- TAREFAS A FAZER
• 1. Resume em duas frases o texto sobre o recurso.
• 2. Transcreve, tal como está no texto sobre o recurso, o trecho que vai de "4ª- O mandato" a "interesses do mandante.".
• 3. Retoma o texto sobre o recurso a partir do ponto em que termina.
━━ TEXTO FORNECIDO ━━
É desta decisão que F…, vem interpor recurso, invocando o seu interesse por ser filho e herdeiro da A., pugnando pela sua revogação, apresentando para o efeito as seguintes conclusões, que se reproduzem:
“I) Legitimidade:
1ª- Nos termos do art.s 631º nº 2 do CPC, têm legitimidade para recorrer «As pessoas direta e efetivamente prejudicadas pela decisão», «ainda que não sejam partes na causa»; é o caso do recorrente, pois, estando em causa na presente acção o apuramento da existência de um direito de crédito da falecida Autora, o requerente, na qualidade de seu filho e herdeiro legitimário, ficará prejudicado se esse direito de crédito não vier a integrar o acervo hereditário de sua falecida mãe.
II) Objecto do recurso:
2ª- Ao invés do decidido na decisão recorrida, afigura-se que o mandato conferido ao signatário pela Autora caducou com a morte desta, nos termos do art. 1.174º al. a) do Cód. Civil – "mandatum morte finitur", o que se compreende, dado tratar-se de um contrato fiduciário celebrado intuitu personae, tendo ínsita uma relação de confiança entre mandante e mandatário.
3ª- Como refere o Acórdão desta Relação de 18 Nov. 2009 (Processo 67/1999.E1) «Segundo o respectivo regime, a regra é a da caducidade do mandato pela morte do mandante, dado o carácter pessoal da relação de mandato (cfr. artº 1174º, al. a), do C. Civil).
4ª- O mandato só não caducará com a morte do mandante se tiver sido conferido também no interesse do mandatário ou de terceiro; nos outros casos, só o faz caducar a partir do momento em que tenha sido conhecida do mandatário ou quando da caducidade não possam resultar prejuízos para o mandante ou os seus herdeiros (art. 1.175º) – situações em que não se está perante um mandato puro e simples onde apenas se jogam interesses do mandante.
5ª- A decisão recorrida terá entendido que ocorreria esta última hipótese; mas crê-se que, salvo o devido respeito, não se terá tratado de uma afirmação rigorosa: o que o preceito estatui, nessa parte, é que o mandato poderá manter-se após a morte do mandante se da caducidade puderem resultar prejuízos, no caso, para os herdeiros (a questão do mandante não se colocará).
6ª- Ora, não poderá dizer-se com rigor que da caducidade resultariam prejuízos para os herdeiros; exemplo típico em termos de mandato forense em que podem resultar (citado por Pires de Lima e Antunes Varela, in CC Anot., V. II, p. 499) é o de «ter sido cometida ao mandatário a tarefa de propor determinada acção cujo prazo de caducidade esteja prestes a findar».
━━━
━━ EXCERTOS DO MATERIAL ━━
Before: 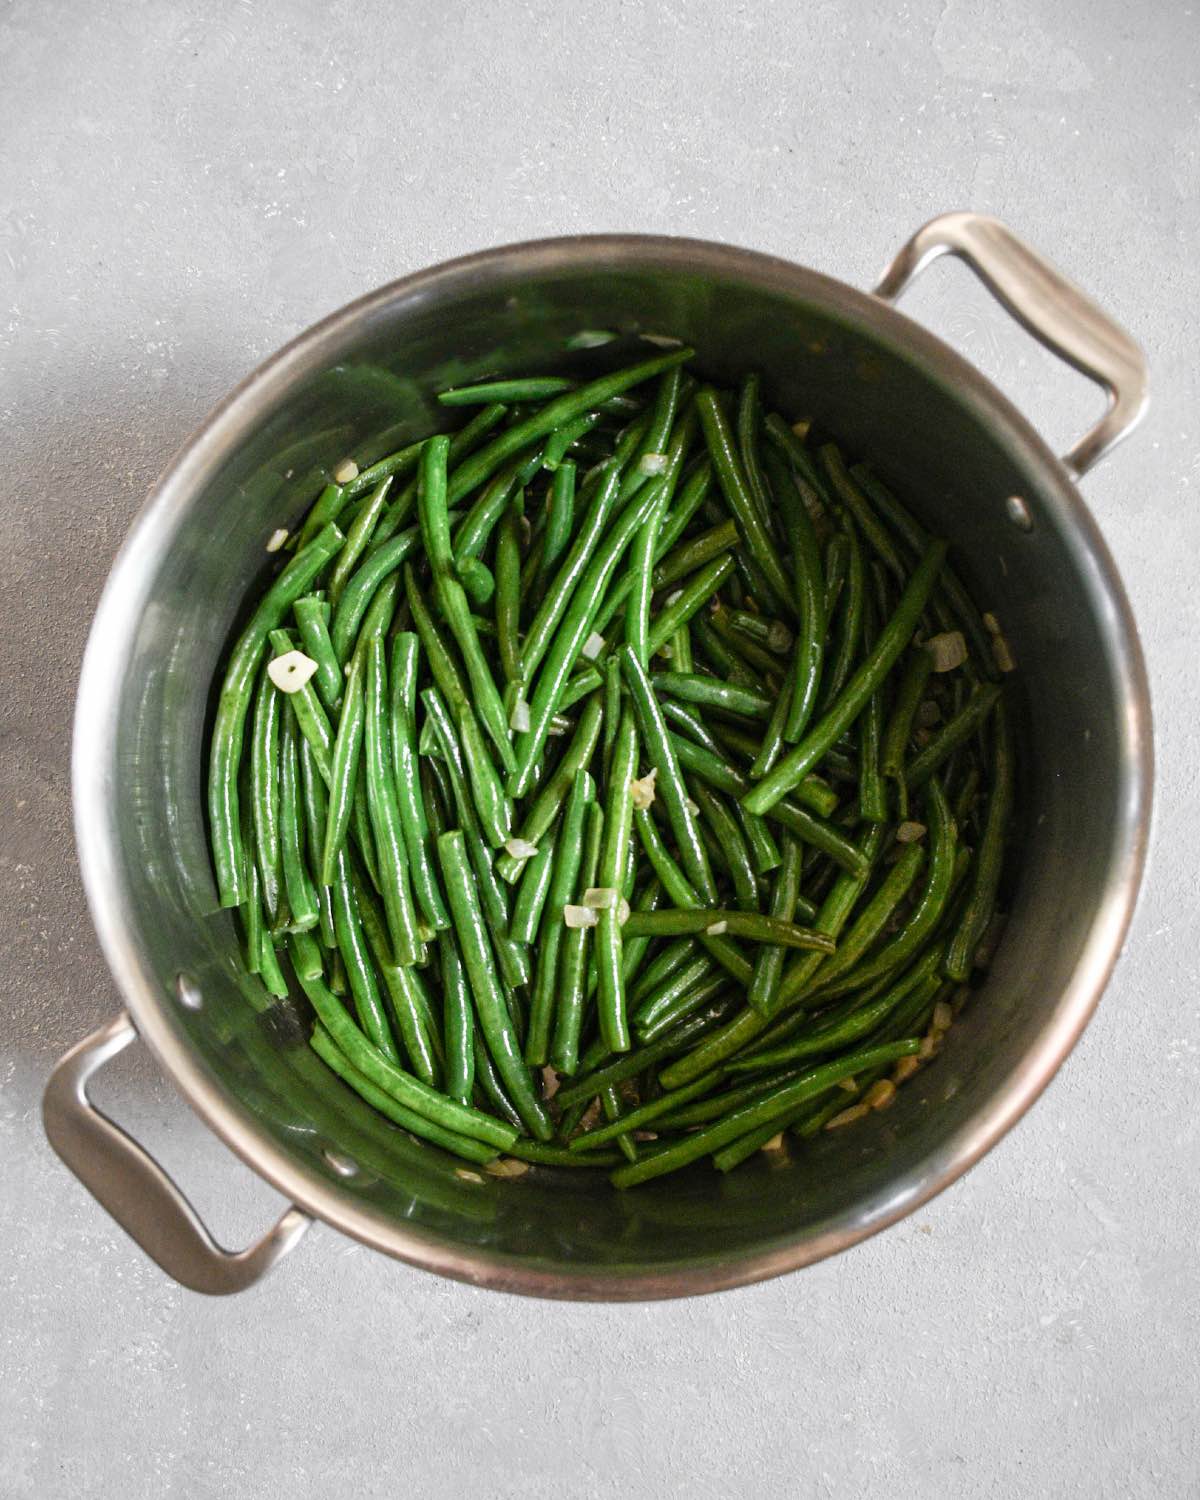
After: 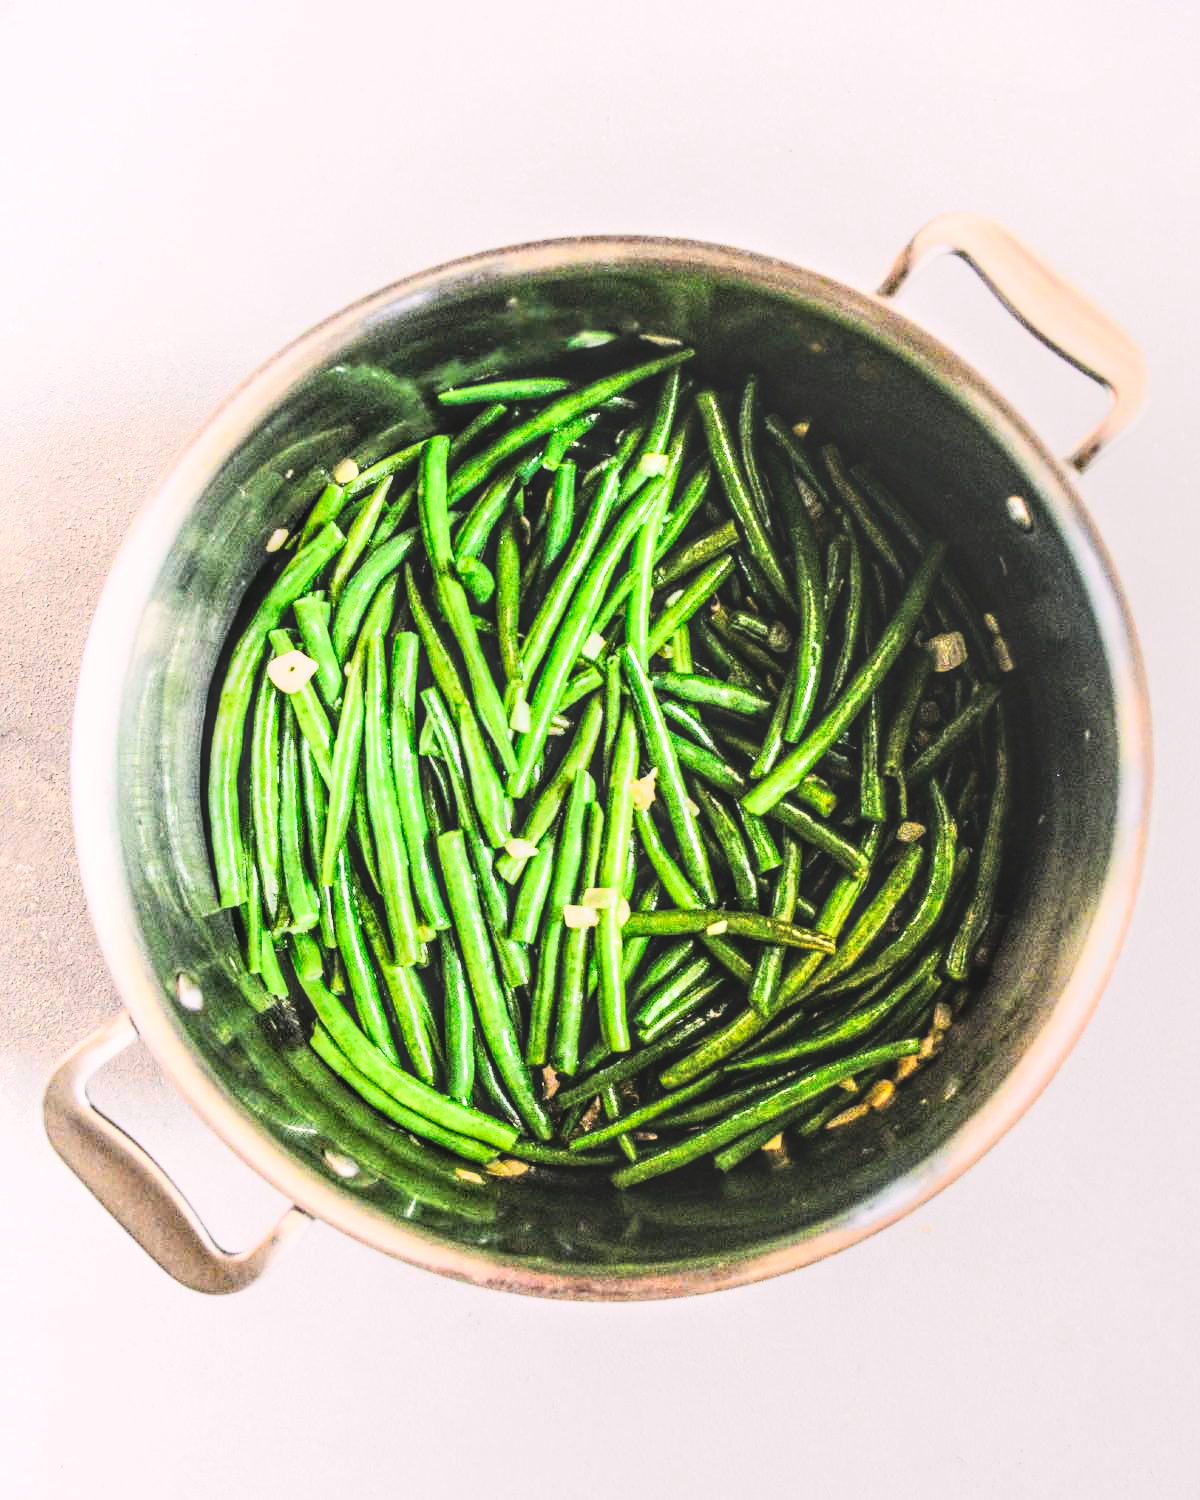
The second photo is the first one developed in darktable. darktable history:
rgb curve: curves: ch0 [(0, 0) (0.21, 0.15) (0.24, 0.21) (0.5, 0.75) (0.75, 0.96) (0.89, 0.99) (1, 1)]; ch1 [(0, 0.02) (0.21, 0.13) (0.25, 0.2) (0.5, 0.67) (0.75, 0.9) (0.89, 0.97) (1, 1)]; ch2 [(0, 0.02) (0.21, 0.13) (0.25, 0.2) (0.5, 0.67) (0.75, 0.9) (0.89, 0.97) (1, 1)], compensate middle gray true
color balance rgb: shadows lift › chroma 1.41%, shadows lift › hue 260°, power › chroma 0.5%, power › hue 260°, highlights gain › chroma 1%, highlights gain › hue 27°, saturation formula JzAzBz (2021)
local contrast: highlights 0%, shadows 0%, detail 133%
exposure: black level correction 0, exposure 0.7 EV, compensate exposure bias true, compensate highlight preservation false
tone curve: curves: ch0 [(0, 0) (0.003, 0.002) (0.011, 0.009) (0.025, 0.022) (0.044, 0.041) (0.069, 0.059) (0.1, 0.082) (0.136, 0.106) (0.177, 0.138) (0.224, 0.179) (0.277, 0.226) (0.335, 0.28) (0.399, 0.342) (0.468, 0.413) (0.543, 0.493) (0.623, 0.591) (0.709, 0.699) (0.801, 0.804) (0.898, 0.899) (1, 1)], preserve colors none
━━━
- RESPOSTAS
• 1. F… recorre da decisão por ser filho e herdeiro da falecida Autora e alega ter legitimidade porque ficará prejudicado se o direito de crédito dela não entrar na herança. Defende que o mandato conferido ao signatário caducou com a morte da Autora, nos termos do art. 1174º, al. a), do Código Civil, e que não se pode dizer com rigor que dessa caducidade resultariam prejuízos para os herdeiros.

• 2.
4ª- O mandato só não caducará com a morte do mandante se tiver sido conferido também no interesse do mandatário ou de terceiro; nos outros casos, só o faz caducar a partir do momento em que tenha sido conhecida do mandatário ou quando da caducidade não possam resultar prejuízos para o mandante ou os seus herdeiros (art. 1.175º) – situações em que não se está perante um mandato puro e simples onde apenas se jogam interesses do mandante.

• 3.
7ª- Nesse caso e em congéneres, admite-se que o mandato possa não caducar, pois há prejuízos que resultam directamente dessa caducidade; mas – atentar-se-á – no caso dos autos, se prejuízo puder resultar para os herdeiros, eles nunca resultariam da própria caducidade do mandato, mas sim de não se terem habilitado no processo, o que são realidades distintas.
8ª- Outrossim (desculpar-se-á o exemplo), ninguém suscitará a questão de o mandante poder ter prejuízos por força da caducidade por esta ir coarctar o seu direito a honorários, implicando um prejuízo que acarretaria… a não caducidade do mandato…
9ª- Quanto à procuração, ou seja, à outorga de poderes representativos, esta caduca com a cessação do mandato, ou seja, com a cessação da relação jurídica que lhe serviu de base (Cód. Civil, art. 265º nº 1).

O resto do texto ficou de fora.